A SWOT analysis is a useful methodological tool designed to help evaluate the strengths, weaknesses, opportunities, and threats of a business venture. FormSwift’s An Essential Guide to SWOT Analysis provides the analyses you need to make an educated expansion decision. This free resource (co-authored by Justin Gomer, a lecturer at the University of California, Berkeley) walks you through each step of the analysis and provides real-life examples.
A SWOT analysis allows business owners to look for any growth opportunities and weigh it against the threats in the industry to decide whether or not the business is in a scalable position. For instance, if the SWOT analysis identifies that there is strong demand for your product or service in another city, this tells you that there is a market opportunity and you may consider a geographic expansion to that city.
However, to make an educated decision, business owners must also consider the threats that a particular strategy might face. Using the same example above, if expanding to another city will pose a large financial risk on the company, and you don’t have the personnel to expand aggressively, then it might be a better idea to hold off on the market expansion.
After you have weighed the opportunities and threats of a growth effort, you can use a SWOT analysis to analyze your strengths to decide exactly where you should focus your expansion strategy: whether to hire more people, grow operations and capacity, expand product offerings, or implement a geographic expansion.
The internal component of a SWOT allows you to analyze the strengths of your company.

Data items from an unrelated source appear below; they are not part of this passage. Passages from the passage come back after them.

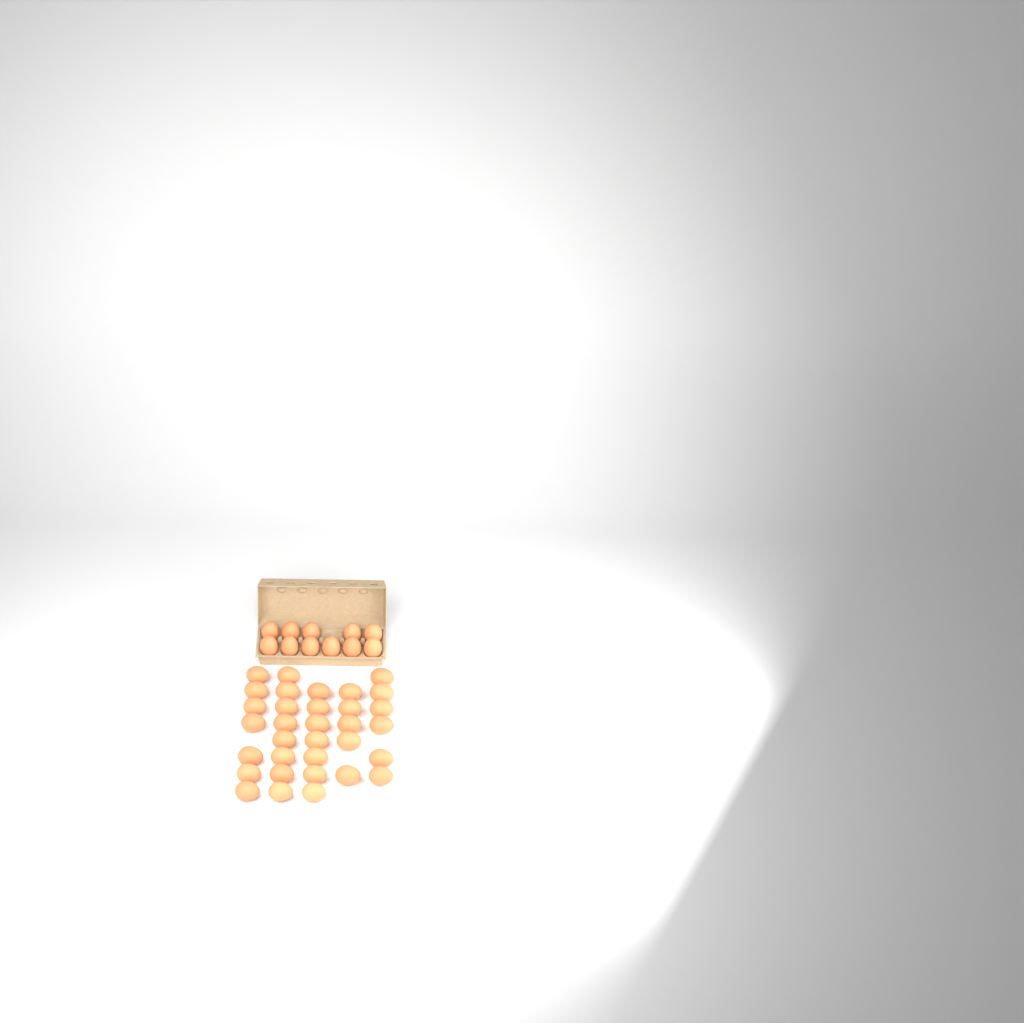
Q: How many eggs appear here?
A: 44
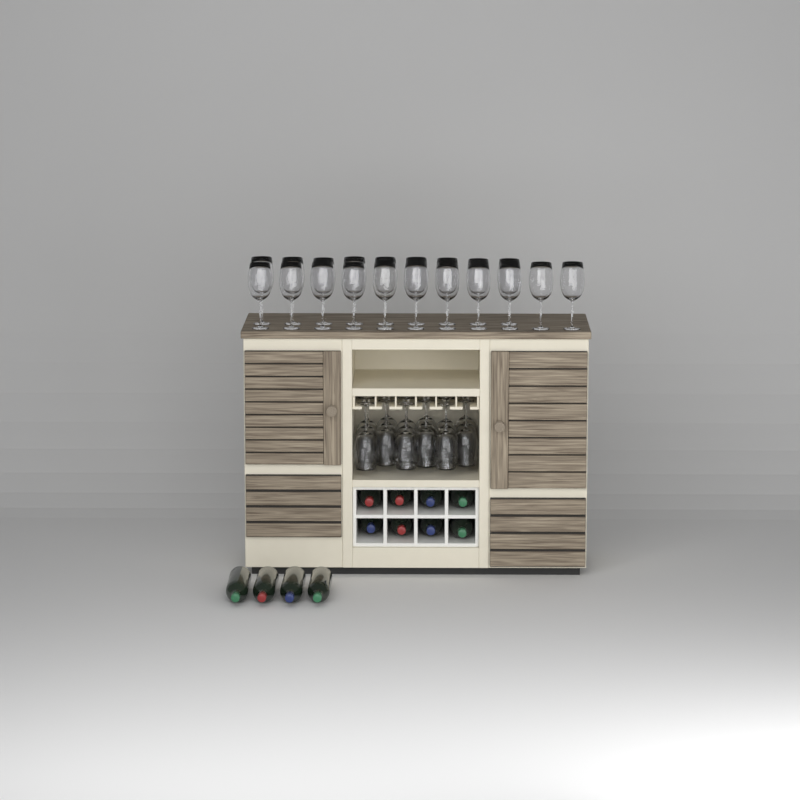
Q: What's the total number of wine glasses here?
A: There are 38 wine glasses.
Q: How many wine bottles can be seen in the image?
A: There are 12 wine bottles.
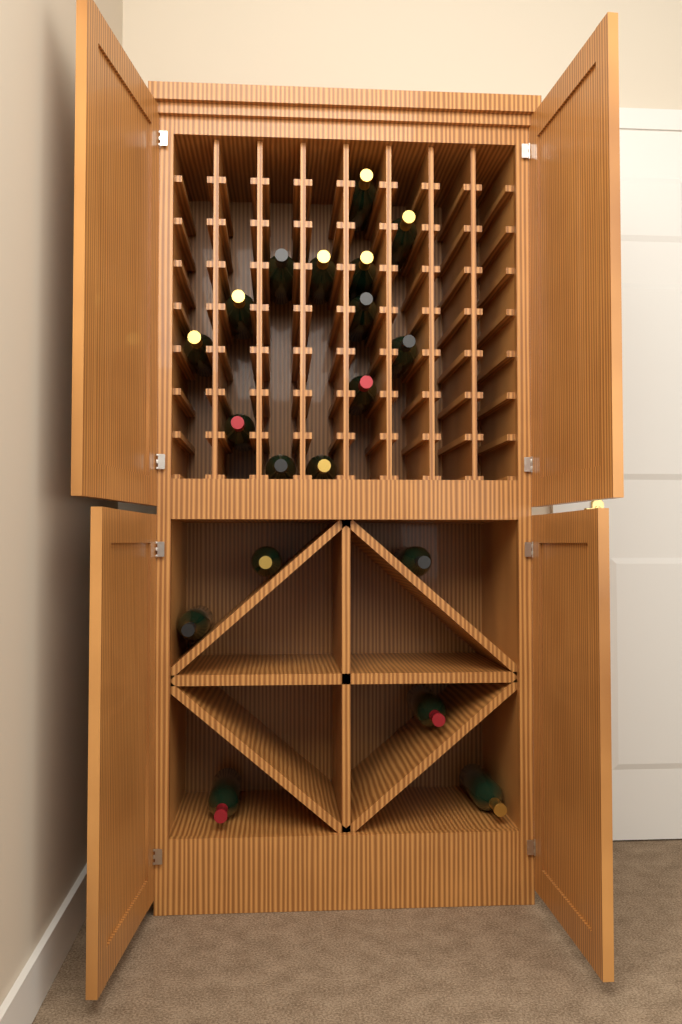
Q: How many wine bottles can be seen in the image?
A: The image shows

For instance, if your analyses shows that having a strong team of employees is one of the core competencies of your company, you may consider hiring more workers. If one of your strengths lies in having an efficient and proven operational strategy, you may consider replicating this system in other geographic locations, or scaling the operations to increase output capacity.
What it all boils down to is that by aligning the core strengths with the growth opportunities for your business—while mitigating the major threats of the growth initiative—you can utilize SWOT to capitalize on your strengths and scale your success.